Ex-10.1 Second Amendment to the First Acceptance Corporation 2002 Long Term Incentive Plan

EX-10.1 2 g07273exv10w1.htm EX-10.1 SECOND AMENDMENT TO THE FIRST ACCEPTANCE CORPORATION 2002 LONG TERM INCENTIVE PLAN Ex-10.1
 

Exhibit 10.1
SECOND AMENDMENT TO THE
FIRST ACCEPTANCE CORPORATION
2002 LONG TERM INCENTIVE PLAN
     WHEREAS, First Acceptance Corporation (the “Company”) maintains the First Acceptance Corporation 2002 Long Term Incentive Plan (the “Plan”); and
     WHEREAS, pursuant to Article 9 of the Plan, the Board of Directors of the Company (the “Board”) may amend the Plan; and
     WHEREAS, the Board desires to amend the Plan to revise the provisions in Article 11 of the Plan regarding capital adjustments (or other similar event) to the shares granted thereuder.
     NOW, THEREFORE, effective as of the date hereof, the Board hereby amends the Plan as follows:
     1. Article 11 of the Plan is amended to read as follows:
ARTICLE 11
CAPITAL ADJUSTMENTS
     In the event that any dividend or other distribution (whether in the form of an extraordinary cash dividend, dividend of Common Stock, other securities, or other property), recapitalization, stock split, reverse stock split, rights offering, reorganization, merger, consolidation, split-up, spin-off, split-off, combination, subdivision, or exchange of Common Stock or other securities of the Company, issuance of warrants or other rights to purchase Common Stock or other securities of the Company, or other similar corporate transaction or event affects the Common Stock, then the Committee shall, in an equitable and proportionate manner, adjust any or all of the (i) the number of shares and type of Common Stock (or the securities or property) which thereafter may be made the subject of Awards, (ii) the number of shares and type of Common Stock (or other securities or property) subject to outstanding Awards, (iii) the number of shares and type of Common Stock (or other securities or property) specified as the annual per-participant limitation under Section 6.6 of the Plan, (iv) the Option Price of each outstanding Award, (v) the amount, if any, the Company pays for forfeited shares of Common Stock in accordance with Section 6.5, and (vi) the number of or SAR Price of shares of Common Stock then subject to outstanding SARs previously granted and unexercised under the Plan to the end that the same proportion of the Company’s issued and outstanding shares of Common Stock in each instance shall remain subject to exercise at the same aggregate SAR Price; provided however, that the number of shares of Common Stock (or other securities or property) subject to any Award shall always be a whole number.
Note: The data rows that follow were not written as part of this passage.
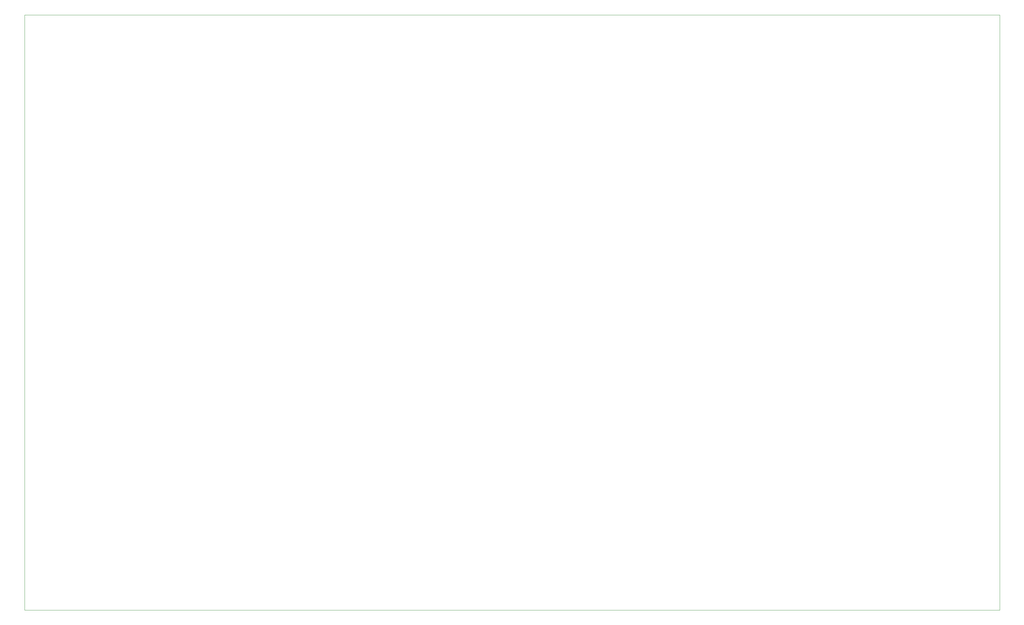
<source format=gm1>
%TF.GenerationSoftware,KiCad,Pcbnew,(5.1.8)-1*%
%TF.CreationDate,2020-12-17T20:59:30+05:45*%
%TF.ProjectId,pll_soc_testboard,706c6c5f-736f-4635-9f74-657374626f61,rev?*%
%TF.SameCoordinates,Original*%
%TF.FileFunction,Profile,NP*%
%FSLAX46Y46*%
G04 Gerber Fmt 4.6, Leading zero omitted, Abs format (unit mm)*
G04 Created by KiCad (PCBNEW (5.1.8)-1) date 2020-12-17 20:59:30*
%MOMM*%
%LPD*%
G01*
G04 APERTURE LIST*
%TA.AperFunction,Profile*%
%ADD10C,0.050000*%
%TD*%
G04 APERTURE END LIST*
D10*
X16256000Y-177800000D02*
X281432000Y-177800000D01*
X16256000Y-15748000D02*
X16256000Y-177800000D01*
X281432000Y-15748000D02*
X16256000Y-15748000D01*
X281432000Y-177800000D02*
X281432000Y-15748000D01*
M02*

</source>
In lieu of the foregoing, the Committee may make provision for a cash payment to the holder of an outstanding Award, except as may otherwise be provided in an applicable Award Agreement. Notwithstanding the foregoing, no such adjustment or cash payment shall be made or authorized to the extent that such adjustment or cash payment would cause the Plan or any Stock Option to violate Code Section 422. Such adjustments shall be made

 


 

in accordance with the rules of any securities exchange, stock market, or stock quotation system to which the Company is subject. No adjustment or cash payment will be required under this Article 11 for the issuance of Common Stock for such consideration, not less than the par value of the Common Stock, as may be determined from time to time by the Board to be fair consideration.
     Upon the occurrence of any such adjustment or cash payment, the Company shall provide notice to each affected Participant of its computation of such adjustment or cash payment which shall be conclusive and shall be binding upon each such Participant.